**Your goal:** Among the entries below, which lines include the string "parameter"? Show each one.
BEGIN Records provided
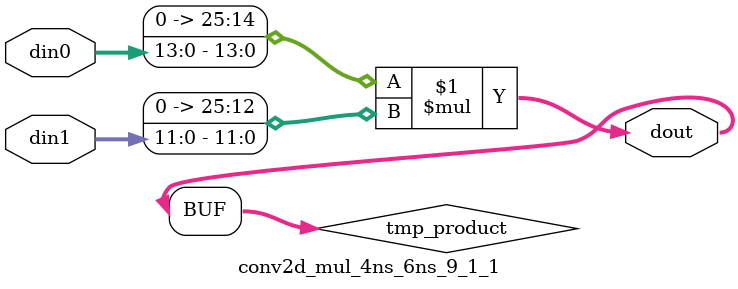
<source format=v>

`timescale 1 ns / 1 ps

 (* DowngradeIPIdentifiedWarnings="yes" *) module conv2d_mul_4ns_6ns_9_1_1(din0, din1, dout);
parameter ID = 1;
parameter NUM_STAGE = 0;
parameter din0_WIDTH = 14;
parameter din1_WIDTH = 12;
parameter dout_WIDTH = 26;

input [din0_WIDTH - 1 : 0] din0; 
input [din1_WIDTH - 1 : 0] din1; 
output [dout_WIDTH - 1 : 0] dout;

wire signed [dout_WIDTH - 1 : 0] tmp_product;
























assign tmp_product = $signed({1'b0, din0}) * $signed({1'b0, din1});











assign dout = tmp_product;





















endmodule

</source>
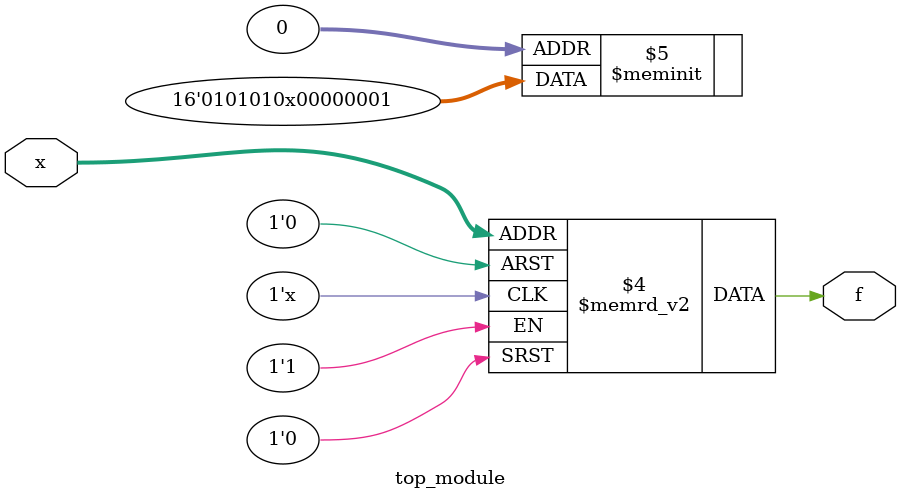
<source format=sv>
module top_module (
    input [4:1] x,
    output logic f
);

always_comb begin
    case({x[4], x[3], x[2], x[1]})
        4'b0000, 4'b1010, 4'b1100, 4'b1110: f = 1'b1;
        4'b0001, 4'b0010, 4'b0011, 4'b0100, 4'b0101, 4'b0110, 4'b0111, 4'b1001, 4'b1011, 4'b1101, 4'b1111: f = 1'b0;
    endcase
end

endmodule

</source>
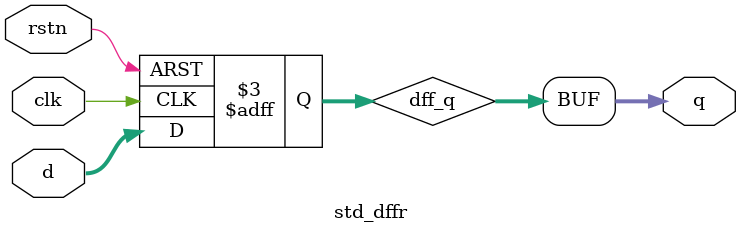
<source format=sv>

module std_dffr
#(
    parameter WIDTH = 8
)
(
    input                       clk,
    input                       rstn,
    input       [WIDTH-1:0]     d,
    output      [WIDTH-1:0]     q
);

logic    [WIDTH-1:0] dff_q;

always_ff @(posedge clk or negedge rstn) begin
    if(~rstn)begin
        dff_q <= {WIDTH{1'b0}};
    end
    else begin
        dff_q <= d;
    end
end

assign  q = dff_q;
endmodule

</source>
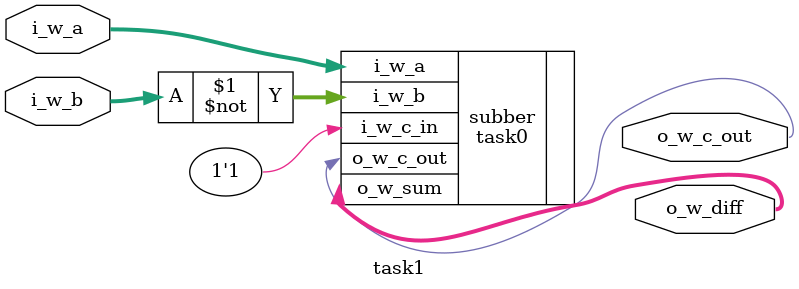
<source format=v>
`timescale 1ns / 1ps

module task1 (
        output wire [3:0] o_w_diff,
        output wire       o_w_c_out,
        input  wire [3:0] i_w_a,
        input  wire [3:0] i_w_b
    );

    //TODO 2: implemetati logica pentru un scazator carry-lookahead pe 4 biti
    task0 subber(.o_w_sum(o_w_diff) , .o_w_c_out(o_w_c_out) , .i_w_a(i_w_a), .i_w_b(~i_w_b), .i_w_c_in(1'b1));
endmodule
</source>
END Records provided
BEGIN Records provided
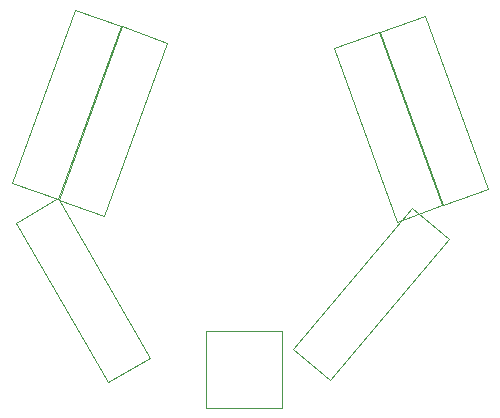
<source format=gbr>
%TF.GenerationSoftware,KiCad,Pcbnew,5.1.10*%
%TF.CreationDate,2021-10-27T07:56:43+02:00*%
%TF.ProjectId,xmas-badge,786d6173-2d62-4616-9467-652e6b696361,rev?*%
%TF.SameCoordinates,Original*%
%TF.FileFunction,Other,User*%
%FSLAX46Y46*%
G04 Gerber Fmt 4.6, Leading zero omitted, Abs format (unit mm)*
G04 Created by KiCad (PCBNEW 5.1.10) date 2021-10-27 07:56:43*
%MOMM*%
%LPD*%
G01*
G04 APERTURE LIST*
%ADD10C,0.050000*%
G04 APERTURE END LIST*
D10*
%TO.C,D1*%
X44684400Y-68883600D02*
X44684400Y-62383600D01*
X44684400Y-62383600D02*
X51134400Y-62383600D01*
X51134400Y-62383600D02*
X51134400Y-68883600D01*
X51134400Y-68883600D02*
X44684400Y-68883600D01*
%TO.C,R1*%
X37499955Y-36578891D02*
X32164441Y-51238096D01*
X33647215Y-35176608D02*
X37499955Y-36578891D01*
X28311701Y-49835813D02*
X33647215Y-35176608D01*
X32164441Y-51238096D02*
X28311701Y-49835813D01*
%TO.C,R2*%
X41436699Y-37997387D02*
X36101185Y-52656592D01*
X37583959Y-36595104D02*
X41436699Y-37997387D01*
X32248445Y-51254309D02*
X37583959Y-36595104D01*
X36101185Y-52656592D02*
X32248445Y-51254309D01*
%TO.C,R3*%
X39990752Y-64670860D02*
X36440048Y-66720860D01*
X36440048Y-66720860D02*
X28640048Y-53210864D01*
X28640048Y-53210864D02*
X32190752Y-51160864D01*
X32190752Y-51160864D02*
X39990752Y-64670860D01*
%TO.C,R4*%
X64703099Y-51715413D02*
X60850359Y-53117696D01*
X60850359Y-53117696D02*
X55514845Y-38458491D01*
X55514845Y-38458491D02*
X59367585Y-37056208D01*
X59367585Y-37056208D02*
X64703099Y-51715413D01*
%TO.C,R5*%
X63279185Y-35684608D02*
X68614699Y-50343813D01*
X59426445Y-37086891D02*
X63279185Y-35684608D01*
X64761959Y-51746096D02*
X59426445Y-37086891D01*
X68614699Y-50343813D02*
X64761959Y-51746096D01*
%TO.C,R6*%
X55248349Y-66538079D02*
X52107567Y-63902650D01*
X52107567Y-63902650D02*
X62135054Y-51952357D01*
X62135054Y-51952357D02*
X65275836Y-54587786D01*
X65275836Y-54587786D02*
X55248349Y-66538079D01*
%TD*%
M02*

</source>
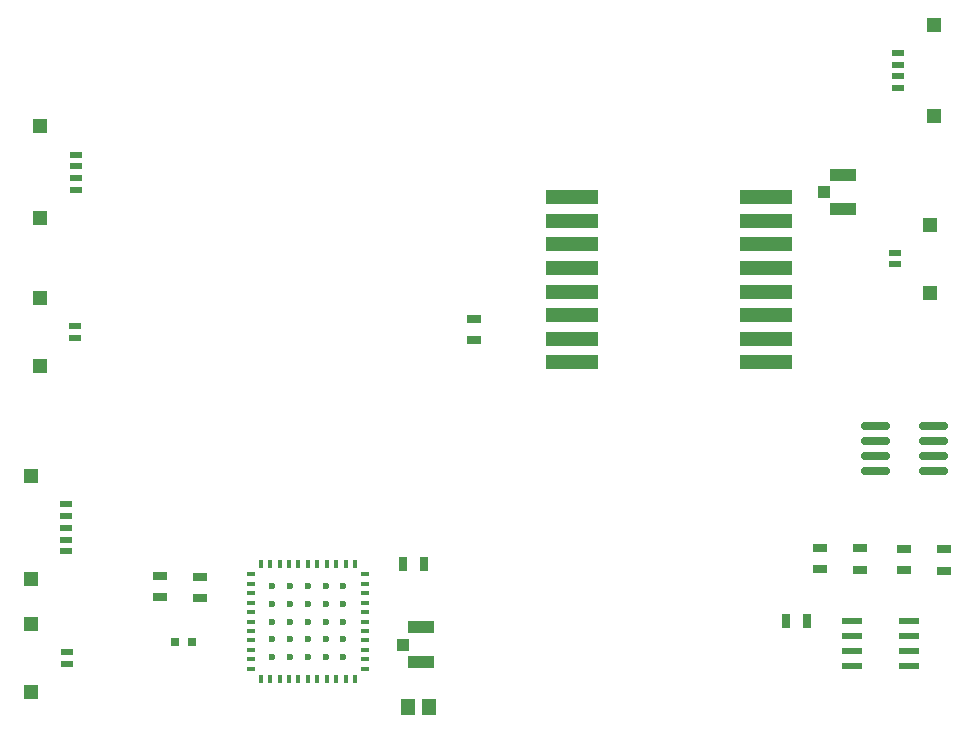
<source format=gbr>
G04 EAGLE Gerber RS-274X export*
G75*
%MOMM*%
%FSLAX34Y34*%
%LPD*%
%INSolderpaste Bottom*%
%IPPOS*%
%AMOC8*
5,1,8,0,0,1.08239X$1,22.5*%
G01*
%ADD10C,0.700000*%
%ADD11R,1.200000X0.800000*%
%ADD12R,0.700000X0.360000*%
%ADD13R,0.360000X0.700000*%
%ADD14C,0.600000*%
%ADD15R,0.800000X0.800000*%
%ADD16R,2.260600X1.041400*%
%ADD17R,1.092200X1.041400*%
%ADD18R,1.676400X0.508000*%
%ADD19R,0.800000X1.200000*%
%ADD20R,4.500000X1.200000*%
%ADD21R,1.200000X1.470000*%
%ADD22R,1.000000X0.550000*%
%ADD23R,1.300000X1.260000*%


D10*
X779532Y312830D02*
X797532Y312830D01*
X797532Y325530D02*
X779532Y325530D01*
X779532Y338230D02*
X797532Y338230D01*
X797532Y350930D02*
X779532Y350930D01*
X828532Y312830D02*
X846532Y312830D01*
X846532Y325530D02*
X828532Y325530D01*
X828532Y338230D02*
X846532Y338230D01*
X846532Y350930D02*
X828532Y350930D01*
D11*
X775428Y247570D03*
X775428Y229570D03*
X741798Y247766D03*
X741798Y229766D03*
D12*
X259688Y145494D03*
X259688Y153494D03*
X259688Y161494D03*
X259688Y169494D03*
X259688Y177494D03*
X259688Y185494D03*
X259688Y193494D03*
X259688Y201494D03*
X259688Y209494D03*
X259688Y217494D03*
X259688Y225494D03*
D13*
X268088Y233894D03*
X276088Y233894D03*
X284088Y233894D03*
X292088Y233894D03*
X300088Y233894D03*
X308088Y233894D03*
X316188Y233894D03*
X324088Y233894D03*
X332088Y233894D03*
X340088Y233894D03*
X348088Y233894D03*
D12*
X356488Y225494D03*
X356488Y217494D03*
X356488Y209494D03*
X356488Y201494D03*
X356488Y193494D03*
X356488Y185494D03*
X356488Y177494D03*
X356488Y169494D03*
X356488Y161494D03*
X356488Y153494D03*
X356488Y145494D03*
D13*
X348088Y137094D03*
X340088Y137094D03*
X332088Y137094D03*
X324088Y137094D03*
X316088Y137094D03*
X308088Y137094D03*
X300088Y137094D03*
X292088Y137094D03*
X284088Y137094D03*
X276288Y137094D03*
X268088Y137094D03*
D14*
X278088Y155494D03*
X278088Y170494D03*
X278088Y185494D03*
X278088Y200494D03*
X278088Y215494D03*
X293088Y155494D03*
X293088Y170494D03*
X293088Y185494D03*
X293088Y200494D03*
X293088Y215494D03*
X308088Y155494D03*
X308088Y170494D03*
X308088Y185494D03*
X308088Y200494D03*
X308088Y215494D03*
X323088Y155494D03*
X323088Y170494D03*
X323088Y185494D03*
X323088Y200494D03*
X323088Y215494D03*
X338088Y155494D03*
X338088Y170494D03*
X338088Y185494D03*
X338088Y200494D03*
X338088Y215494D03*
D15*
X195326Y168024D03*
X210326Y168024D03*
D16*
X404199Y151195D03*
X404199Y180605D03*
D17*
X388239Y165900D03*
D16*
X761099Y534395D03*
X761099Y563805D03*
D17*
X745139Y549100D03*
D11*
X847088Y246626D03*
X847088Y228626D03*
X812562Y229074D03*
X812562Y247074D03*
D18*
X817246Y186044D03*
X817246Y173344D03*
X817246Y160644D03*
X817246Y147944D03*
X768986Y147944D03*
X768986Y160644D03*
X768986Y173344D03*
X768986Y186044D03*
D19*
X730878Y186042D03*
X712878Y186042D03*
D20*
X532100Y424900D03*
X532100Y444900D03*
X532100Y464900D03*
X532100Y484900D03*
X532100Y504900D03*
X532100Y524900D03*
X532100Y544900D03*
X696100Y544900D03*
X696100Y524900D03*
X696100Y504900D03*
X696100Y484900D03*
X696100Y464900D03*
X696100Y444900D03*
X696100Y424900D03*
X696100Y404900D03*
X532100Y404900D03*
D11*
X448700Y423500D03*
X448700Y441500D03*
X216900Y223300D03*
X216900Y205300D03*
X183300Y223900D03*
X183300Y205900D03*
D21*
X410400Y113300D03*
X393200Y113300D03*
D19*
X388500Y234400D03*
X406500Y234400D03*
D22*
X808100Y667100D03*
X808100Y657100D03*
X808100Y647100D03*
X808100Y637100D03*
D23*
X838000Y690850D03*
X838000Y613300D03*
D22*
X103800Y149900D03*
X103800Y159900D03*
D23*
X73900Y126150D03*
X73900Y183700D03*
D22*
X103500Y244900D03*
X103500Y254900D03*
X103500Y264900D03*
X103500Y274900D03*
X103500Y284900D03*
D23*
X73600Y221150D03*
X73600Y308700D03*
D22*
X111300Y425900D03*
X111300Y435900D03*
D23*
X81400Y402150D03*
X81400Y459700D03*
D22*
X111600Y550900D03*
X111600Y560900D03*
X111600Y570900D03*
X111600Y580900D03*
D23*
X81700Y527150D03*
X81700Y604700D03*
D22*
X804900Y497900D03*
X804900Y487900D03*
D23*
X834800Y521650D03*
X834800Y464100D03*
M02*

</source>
END Records provided
BEGIN Records provided
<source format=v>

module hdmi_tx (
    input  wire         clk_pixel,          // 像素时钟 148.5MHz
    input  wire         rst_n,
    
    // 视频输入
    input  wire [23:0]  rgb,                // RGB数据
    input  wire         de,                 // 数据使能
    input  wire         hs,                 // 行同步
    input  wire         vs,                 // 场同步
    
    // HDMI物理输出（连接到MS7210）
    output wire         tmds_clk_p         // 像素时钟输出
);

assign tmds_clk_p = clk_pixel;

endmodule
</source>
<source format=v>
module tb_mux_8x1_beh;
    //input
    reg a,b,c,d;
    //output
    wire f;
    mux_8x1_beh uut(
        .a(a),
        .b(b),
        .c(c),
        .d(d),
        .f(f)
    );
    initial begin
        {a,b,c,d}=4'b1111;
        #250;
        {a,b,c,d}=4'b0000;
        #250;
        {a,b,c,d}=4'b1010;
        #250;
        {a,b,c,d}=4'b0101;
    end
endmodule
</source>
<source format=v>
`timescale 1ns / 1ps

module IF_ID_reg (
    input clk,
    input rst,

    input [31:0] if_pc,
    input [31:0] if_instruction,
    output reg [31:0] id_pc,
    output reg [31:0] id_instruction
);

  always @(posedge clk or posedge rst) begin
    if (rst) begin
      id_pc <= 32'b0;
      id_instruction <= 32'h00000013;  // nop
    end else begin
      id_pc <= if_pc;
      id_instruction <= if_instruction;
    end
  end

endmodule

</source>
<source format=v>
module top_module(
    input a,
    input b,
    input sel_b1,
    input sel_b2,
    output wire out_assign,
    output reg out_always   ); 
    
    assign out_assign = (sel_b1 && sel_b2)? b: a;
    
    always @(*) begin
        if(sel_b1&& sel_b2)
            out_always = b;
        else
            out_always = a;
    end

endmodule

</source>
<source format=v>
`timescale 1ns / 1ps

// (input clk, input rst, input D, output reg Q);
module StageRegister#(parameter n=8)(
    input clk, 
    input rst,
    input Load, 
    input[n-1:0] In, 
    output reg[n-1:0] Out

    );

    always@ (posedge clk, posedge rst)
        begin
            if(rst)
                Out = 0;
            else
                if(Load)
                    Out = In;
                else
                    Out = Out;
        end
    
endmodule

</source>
END Records provided
**Task output:**
parameter ID = 1;
parameter NUM_STAGE = 0;
parameter din0_WIDTH = 14;
parameter din1_WIDTH = 12;
parameter dout_WIDTH = 26;
    parameter WIDTH = 8
module StageRegister#(parameter n=8)(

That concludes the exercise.